» Activity
Everything from the line containing "left eye: (467, 101)" through the line containing "left elbow: (436, 514)" should be repeated exactly, and nothing else from the data.

» The input
===
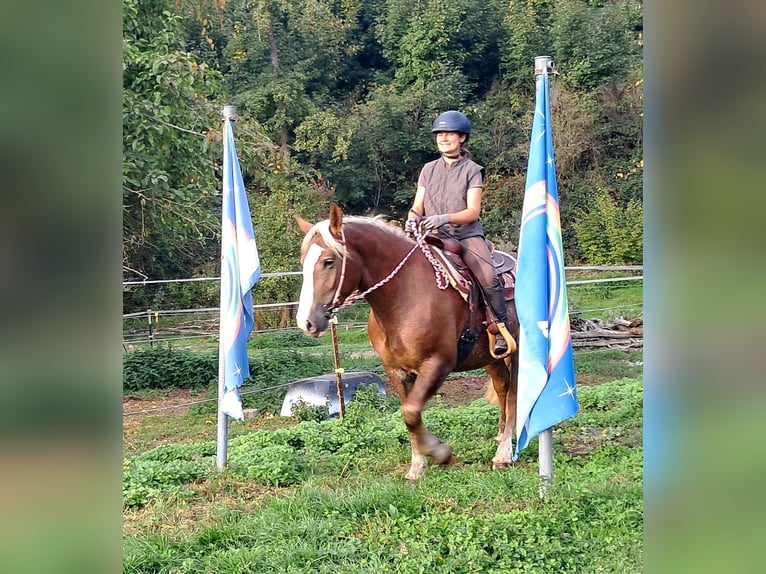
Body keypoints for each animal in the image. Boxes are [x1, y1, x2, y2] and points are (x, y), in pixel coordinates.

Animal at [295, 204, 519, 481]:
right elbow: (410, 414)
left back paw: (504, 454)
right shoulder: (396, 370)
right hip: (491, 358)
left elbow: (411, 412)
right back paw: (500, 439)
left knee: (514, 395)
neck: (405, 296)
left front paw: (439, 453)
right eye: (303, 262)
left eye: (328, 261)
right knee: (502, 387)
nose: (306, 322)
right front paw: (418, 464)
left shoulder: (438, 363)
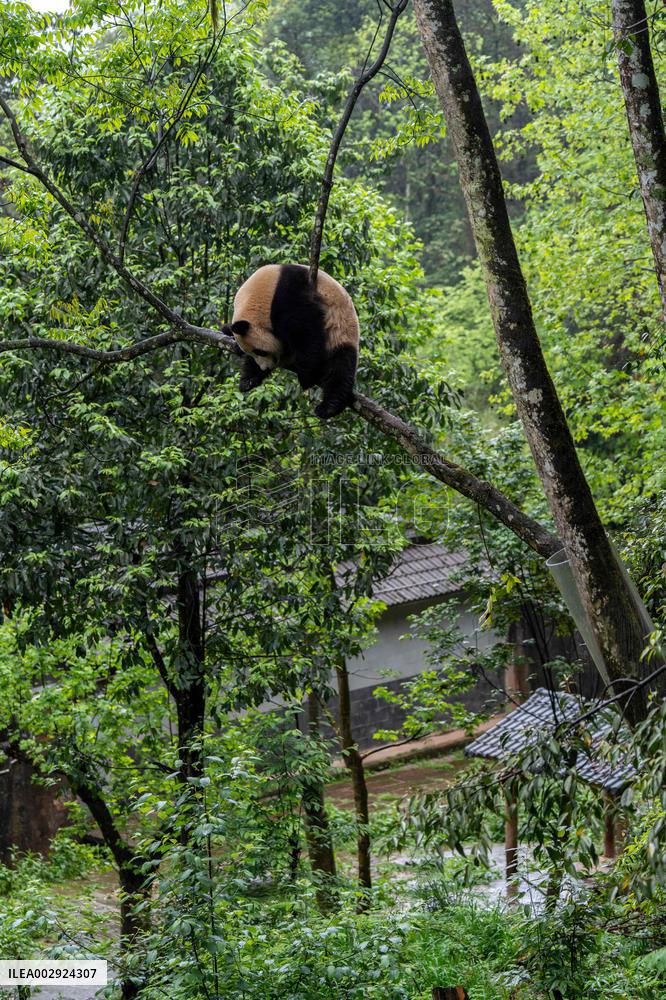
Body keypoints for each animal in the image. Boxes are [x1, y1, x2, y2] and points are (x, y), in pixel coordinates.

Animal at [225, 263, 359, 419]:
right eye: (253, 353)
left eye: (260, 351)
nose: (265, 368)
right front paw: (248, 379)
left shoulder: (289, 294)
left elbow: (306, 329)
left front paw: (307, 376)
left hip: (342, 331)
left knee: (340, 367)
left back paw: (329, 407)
===
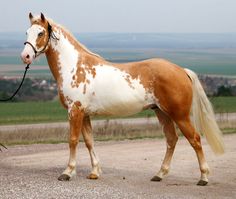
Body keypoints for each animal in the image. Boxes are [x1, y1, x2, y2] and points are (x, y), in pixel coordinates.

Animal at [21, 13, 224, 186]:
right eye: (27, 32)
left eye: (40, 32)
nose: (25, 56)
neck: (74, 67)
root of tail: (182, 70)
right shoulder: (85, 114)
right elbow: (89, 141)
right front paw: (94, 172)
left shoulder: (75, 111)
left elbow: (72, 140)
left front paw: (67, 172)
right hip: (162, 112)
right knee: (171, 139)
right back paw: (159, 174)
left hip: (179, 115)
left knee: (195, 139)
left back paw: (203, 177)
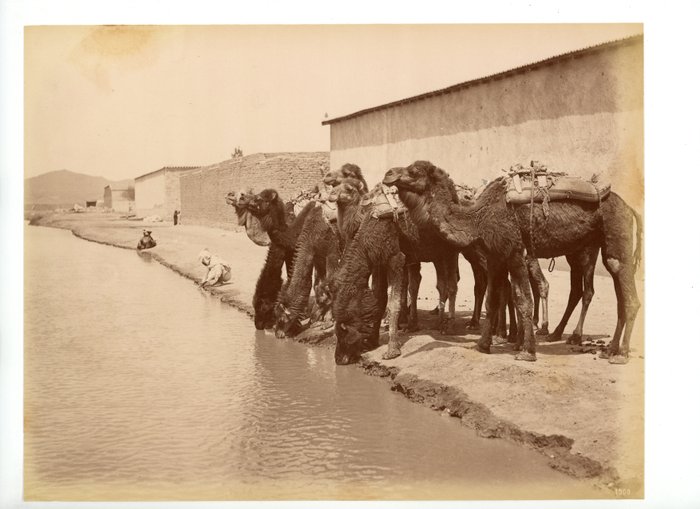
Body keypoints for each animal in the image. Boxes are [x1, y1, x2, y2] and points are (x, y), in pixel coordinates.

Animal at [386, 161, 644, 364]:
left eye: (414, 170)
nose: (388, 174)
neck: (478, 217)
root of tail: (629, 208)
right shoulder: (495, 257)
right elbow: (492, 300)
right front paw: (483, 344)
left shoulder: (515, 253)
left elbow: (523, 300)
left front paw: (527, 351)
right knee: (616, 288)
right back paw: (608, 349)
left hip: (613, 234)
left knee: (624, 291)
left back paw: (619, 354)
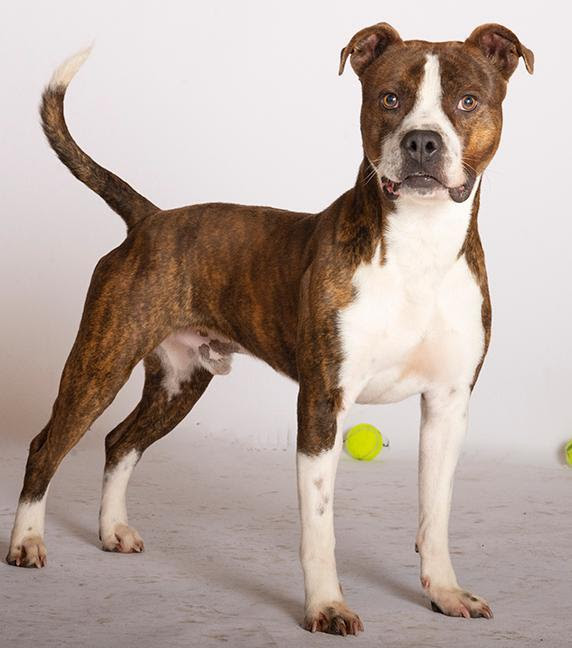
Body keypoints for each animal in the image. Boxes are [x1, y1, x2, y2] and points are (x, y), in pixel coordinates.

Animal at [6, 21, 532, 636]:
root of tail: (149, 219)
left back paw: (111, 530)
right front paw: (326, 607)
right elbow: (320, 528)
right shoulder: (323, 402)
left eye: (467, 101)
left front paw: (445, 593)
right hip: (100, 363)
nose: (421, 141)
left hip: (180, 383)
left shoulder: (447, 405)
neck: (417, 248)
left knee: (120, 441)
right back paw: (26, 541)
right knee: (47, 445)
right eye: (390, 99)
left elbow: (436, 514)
===
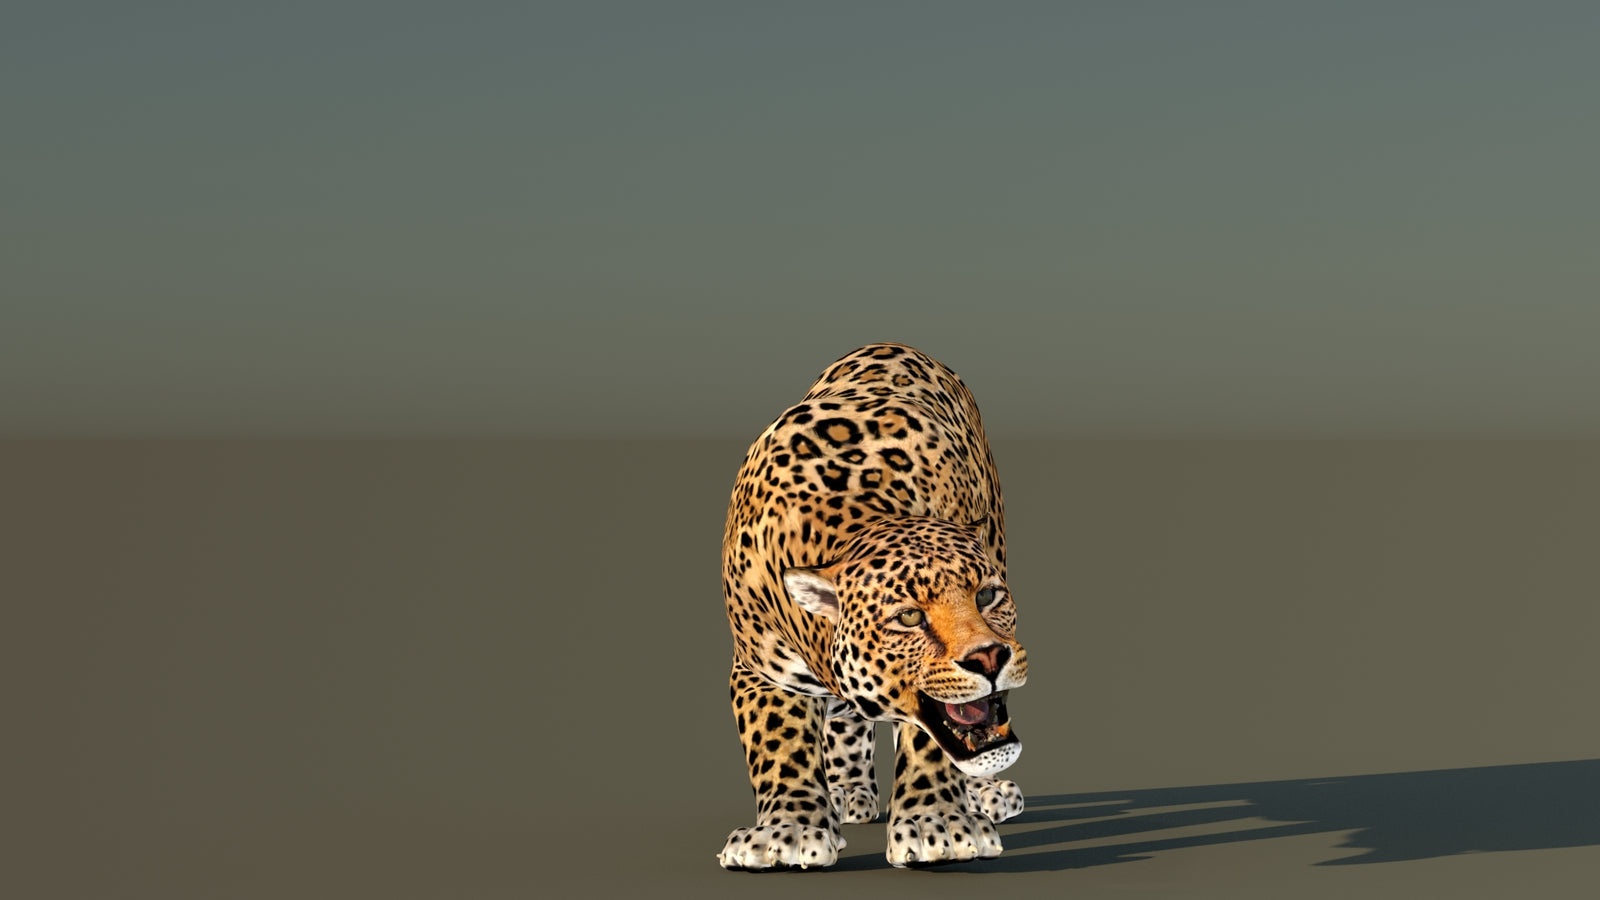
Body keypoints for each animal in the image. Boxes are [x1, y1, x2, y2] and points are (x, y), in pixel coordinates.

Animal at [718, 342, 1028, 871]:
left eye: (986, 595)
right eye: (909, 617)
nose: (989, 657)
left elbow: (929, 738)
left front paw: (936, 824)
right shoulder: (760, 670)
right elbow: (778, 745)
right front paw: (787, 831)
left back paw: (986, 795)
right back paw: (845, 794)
===
» Answer to this exercise
left eye: (467, 101)
left front paw: (445, 593)
right hip: (100, 363)
nose: (421, 141)
left hip: (180, 383)
left shoulder: (447, 405)
neck: (417, 248)
left knee: (120, 441)
right back paw: (26, 541)
right knee: (47, 445)
right eye: (390, 99)
left elbow: (436, 514)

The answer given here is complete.